§ **Information given**

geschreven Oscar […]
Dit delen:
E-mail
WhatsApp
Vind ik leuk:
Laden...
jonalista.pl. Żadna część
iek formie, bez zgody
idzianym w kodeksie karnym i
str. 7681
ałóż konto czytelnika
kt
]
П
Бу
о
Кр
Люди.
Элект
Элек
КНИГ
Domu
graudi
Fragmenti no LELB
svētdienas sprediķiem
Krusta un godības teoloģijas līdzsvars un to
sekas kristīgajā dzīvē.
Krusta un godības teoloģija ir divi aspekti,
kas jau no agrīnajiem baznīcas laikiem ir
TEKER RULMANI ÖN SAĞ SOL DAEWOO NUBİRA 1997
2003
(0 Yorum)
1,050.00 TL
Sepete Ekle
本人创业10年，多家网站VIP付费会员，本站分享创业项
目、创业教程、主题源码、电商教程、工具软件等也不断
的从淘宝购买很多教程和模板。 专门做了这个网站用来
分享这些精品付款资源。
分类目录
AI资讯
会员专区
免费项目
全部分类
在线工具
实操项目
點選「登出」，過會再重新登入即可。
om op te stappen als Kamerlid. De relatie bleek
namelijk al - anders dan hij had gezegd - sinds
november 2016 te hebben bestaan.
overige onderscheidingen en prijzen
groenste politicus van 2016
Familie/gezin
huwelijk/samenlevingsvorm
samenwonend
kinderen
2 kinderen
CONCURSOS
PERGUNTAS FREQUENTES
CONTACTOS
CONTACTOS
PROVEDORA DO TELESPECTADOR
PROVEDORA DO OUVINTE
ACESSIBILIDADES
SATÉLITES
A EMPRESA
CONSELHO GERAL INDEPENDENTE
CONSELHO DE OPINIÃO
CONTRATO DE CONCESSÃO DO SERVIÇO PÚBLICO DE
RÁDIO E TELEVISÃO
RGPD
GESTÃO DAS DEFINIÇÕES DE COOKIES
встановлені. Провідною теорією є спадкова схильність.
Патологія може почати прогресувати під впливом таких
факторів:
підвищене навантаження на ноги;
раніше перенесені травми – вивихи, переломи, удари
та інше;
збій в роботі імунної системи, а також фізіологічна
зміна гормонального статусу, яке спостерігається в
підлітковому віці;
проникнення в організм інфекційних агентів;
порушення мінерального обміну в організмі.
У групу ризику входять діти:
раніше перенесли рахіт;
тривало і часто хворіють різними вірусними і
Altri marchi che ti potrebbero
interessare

§ **The problem**
Lines from the one containing "kas jau no agrīnajiem baznīcas laikiem ir" through the end of the entries above must be copied exactly; include both ends and no other lines.

§ **Written solution**
kas jau no agrīnajiem baznīcas laikiem ir
TEKER RULMANI ÖN SAĞ SOL DAEWOO NUBİRA 1997
2003
(0 Yorum)
1,050.00 TL
Sepete Ekle
本人创业10年，多家网站VIP付费会员，本站分享创业项
目、创业教程、主题源码、电商教程、工具软件等也不断
的从淘宝购买很多教程和模板。 专门做了这个网站用来
分享这些精品付款资源。
分类目录
AI资讯
会员专区
免费项目
全部分类
在线工具
实操项目
點選「登出」，過會再重新登入即可。
om op te stappen als Kamerlid. De relatie bleek
namelijk al - anders dan hij had gezegd - sinds
november 2016 te hebben bestaan.
overige onderscheidingen en prijzen
groenste politicus van 2016
Familie/gezin
huwelijk/samenlevingsvorm
samenwonend
kinderen
2 kinderen
CONCURSOS
PERGUNTAS FREQUENTES
CONTACTOS
CONTACTOS
PROVEDORA DO TELESPECTADOR
PROVEDORA DO OUVINTE
ACESSIBILIDADES
SATÉLITES
A EMPRESA
CONSELHO GERAL INDEPENDENTE
CONSELHO DE OPINIÃO
CONTRATO DE CONCESSÃO DO SERVIÇO PÚBLICO DE
RÁDIO E TELEVISÃO
RGPD
GESTÃO DAS DEFINIÇÕES DE COOKIES
встановлені. Провідною теорією є спадкова схильність.
Патологія може почати прогресувати під впливом таких
факторів:
підвищене навантаження на ноги;
раніше перенесені травми – вивихи, переломи, удари
та інше;
збій в роботі імунної системи, а також фізіологічна
зміна гормонального статусу, яке спостерігається в
підлітковому віці;
проникнення в організм інфекційних агентів;
порушення мінерального обміну в організмі.
У групу ризику входять діти:
раніше перенесли рахіт;
тривало і часто хворіють різними вірусними і
Altri marchi che ti potrebbero
interessare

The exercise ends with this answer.